2) No jobs. Current oil shale employment (about 300 people in the region) is small but growing.
3) Plenty of research leases out there. There are not plenty of research leases out there, as those leases are to specific companies, and the area offered up for potential leasing in Colorado is in a very limited portion of the basin, much of it already tied down by existing RD&D leases and their lease preference areas.
4) Congress shouldn’t hand two million acres of public lands to oil shale speculators. Opening large areas of land so that industry, rather the government can decide which areas are prospective does not constitute a giveaway. BLM has the right to demand that lease proposals include description of commercial technology (not likely from speculators) and a water use plan (which should also be required for all energy leases on public land), and has the right to select acreage for any specific lease sale. The previous proposal did not mandate leasing of two million acres, but only set the areas that could ultimately be offered for lease over many years.
The current proposed legislation may or may not generate revenue, and oil shale development may or may not succeed over the next decades, but using false arguments to defeat the bill does not serve Colorado’s interests, nor even those of the politicians making these misstatements.

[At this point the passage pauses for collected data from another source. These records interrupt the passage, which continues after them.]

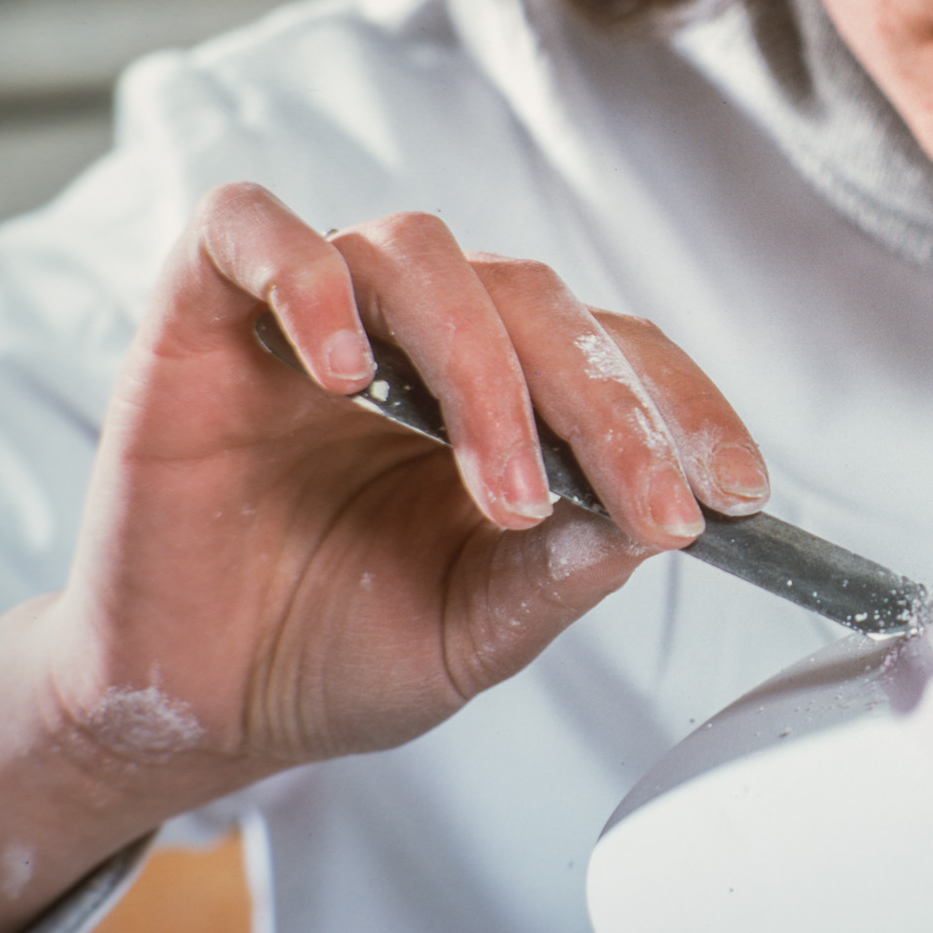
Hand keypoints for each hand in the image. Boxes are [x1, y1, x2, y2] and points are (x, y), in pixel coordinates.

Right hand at [0, 183, 768, 932]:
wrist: (193, 702)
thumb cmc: (336, 651)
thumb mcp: (476, 631)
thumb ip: (560, 573)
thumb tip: (654, 521)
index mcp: (507, 395)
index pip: (615, 350)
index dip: (681, 406)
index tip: (738, 491)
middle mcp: (423, 335)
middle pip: (537, 301)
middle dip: (608, 406)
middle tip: (645, 506)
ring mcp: (316, 315)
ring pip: (422, 255)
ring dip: (486, 368)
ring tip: (507, 491)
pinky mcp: (203, 309)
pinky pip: (252, 230)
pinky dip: (309, 280)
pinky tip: (348, 374)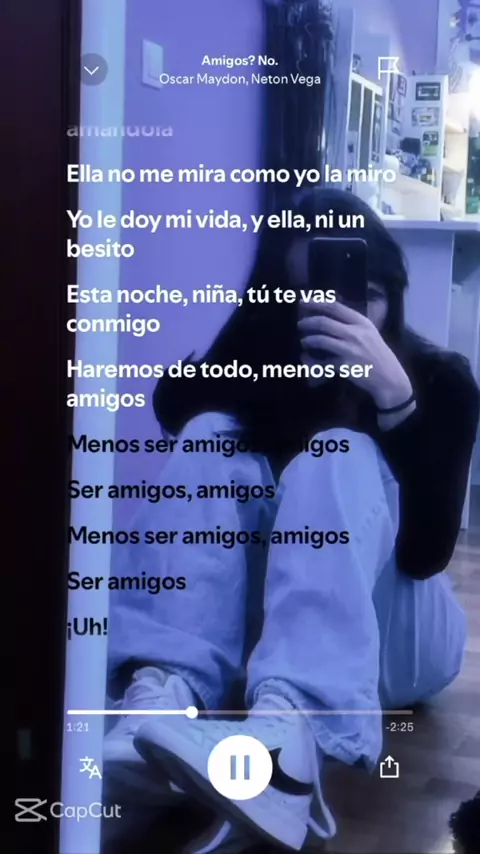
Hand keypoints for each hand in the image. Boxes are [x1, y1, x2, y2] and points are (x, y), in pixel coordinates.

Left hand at [297, 300, 412, 408]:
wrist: (389, 377)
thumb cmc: (377, 354)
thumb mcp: (370, 332)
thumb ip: (352, 322)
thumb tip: (330, 311)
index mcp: (362, 322)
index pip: (335, 307)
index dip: (316, 303)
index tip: (303, 302)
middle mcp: (356, 333)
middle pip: (324, 322)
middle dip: (308, 322)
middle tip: (300, 324)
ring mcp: (350, 349)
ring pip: (321, 340)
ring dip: (308, 340)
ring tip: (303, 341)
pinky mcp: (345, 365)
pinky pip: (323, 362)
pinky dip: (312, 361)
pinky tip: (306, 359)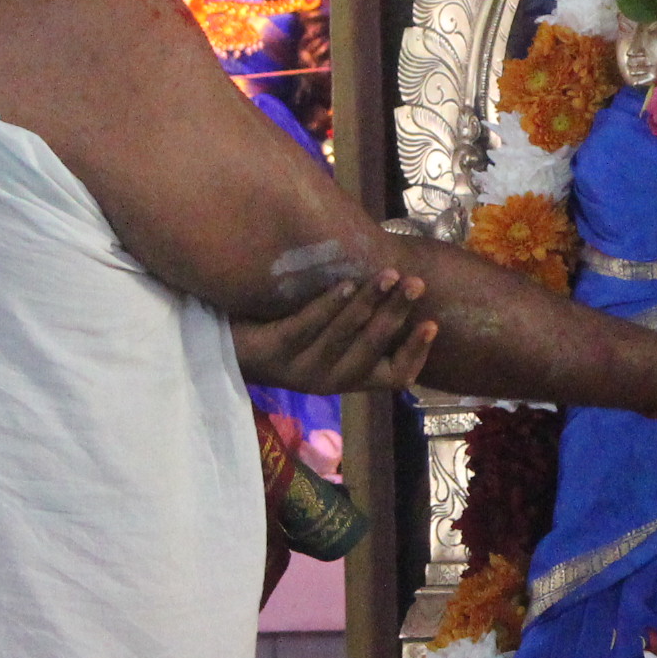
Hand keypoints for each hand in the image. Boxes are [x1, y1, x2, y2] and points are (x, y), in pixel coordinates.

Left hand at [232, 272, 437, 392]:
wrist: (225, 345)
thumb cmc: (286, 332)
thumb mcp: (328, 335)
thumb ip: (360, 323)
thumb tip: (400, 283)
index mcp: (348, 378)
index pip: (395, 377)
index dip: (416, 353)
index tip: (431, 323)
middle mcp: (328, 381)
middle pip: (373, 349)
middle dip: (397, 314)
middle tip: (414, 283)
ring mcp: (299, 370)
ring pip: (343, 337)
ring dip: (369, 303)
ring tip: (387, 275)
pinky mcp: (272, 354)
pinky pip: (306, 328)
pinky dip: (328, 305)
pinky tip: (344, 282)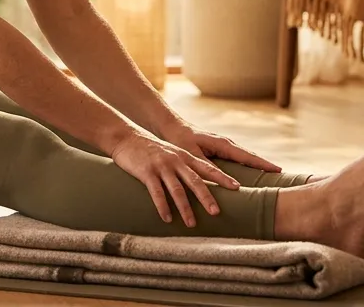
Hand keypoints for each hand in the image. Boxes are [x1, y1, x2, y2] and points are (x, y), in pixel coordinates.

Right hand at [107, 127, 242, 227]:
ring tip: (191, 224)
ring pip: (177, 189)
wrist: (126, 138)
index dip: (223, 178)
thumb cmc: (150, 150)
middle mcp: (176, 160)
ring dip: (185, 208)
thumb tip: (200, 185)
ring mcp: (161, 166)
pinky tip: (166, 218)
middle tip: (216, 213)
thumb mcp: (172, 154)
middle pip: (195, 181)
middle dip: (207, 197)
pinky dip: (162, 206)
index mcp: (185, 156)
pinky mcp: (146, 172)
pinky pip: (156, 192)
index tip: (237, 188)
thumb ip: (185, 167)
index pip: (208, 168)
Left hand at [158, 120, 282, 173]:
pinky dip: (247, 163)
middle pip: (251, 156)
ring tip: (273, 176)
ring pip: (245, 157)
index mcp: (222, 144)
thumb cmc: (180, 141)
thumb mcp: (194, 156)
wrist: (171, 127)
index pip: (247, 156)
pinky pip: (238, 157)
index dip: (263, 164)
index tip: (279, 170)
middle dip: (266, 165)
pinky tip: (252, 173)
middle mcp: (226, 143)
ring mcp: (224, 145)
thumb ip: (209, 169)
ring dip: (258, 164)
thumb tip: (228, 184)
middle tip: (283, 175)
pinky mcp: (220, 149)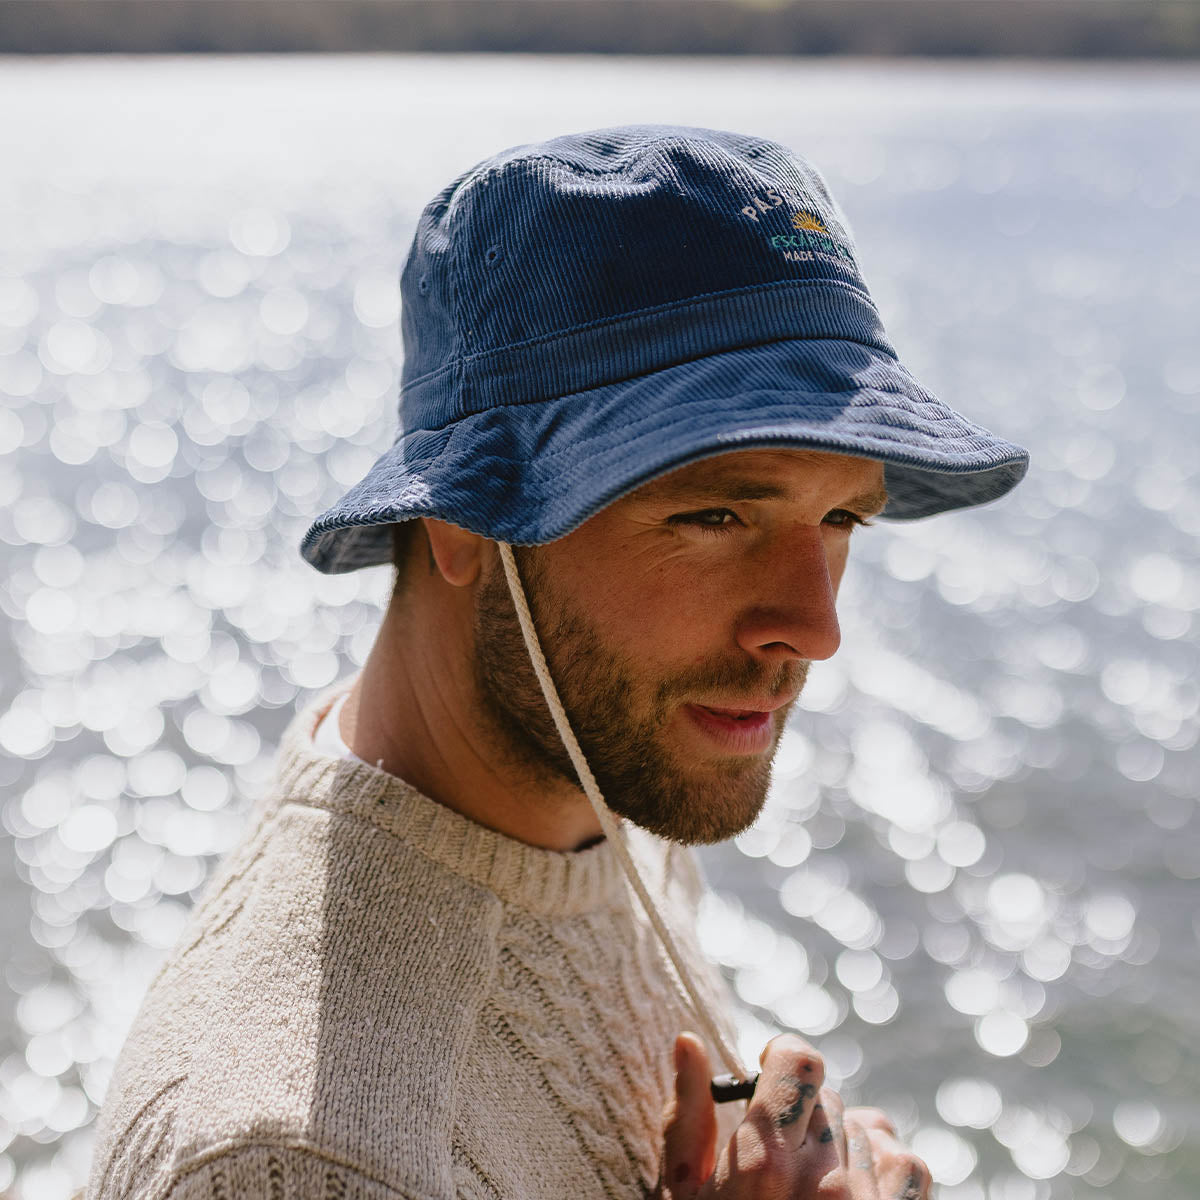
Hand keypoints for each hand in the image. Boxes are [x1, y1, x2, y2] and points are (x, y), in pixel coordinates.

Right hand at [657, 1032, 931, 1198]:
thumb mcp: (684, 1198)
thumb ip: (688, 1117)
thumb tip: (688, 1042)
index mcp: (766, 1157)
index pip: (800, 1060)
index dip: (782, 1058)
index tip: (767, 1071)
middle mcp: (826, 1175)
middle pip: (828, 1096)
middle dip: (802, 1114)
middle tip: (777, 1154)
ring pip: (868, 1125)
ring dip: (842, 1142)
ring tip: (811, 1183)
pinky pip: (906, 1162)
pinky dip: (882, 1165)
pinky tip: (852, 1190)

This is a first! I made a comment to this story earlier, even recorded it, yet when I looked back, it had disappeared and was replaced with the one above. Very strange, indeed.
Norman – Please post again. I don’t think they posted my comment in preference to yours. I am guessing there was just a glitch.
Norman, I deleted your comment because you referred to elected officials as terrorists — and that crosses the line. Please rephrase and stick to the issue of oil shale development.
Sorry bob, I guess I was just carried away here, so, it’s O.K., besides, I can’t review what I wrote, as the site says it’s corrupted, not to be trusted, etc. So, I’ll just pass, O.K.? Sorry again, I guess I got carried away, but then, I do suffer from that dreaded “Short Term Memory Loss” that is the bane of growing old.